*EXERCISE DETAILS:*
Keep the wording of each record exactly the same when you repeat it, and leave out pictures.

*TASK DATA:*
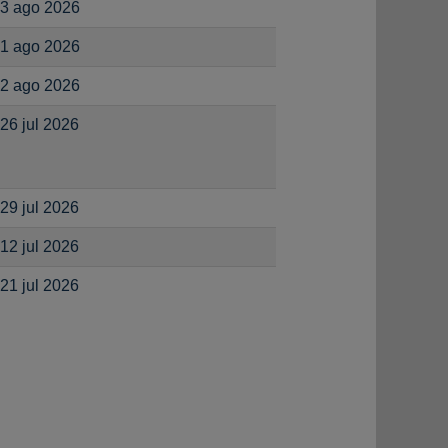
3 ago 2026
1 ago 2026
2 ago 2026
26 jul 2026
29 jul 2026
12 jul 2026
21 jul 2026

*RESULT OF THIS EXERCISE:*
3 ago 2026
1 ago 2026
2 ago 2026
26 jul 2026
29 jul 2026
12 jul 2026
21 jul 2026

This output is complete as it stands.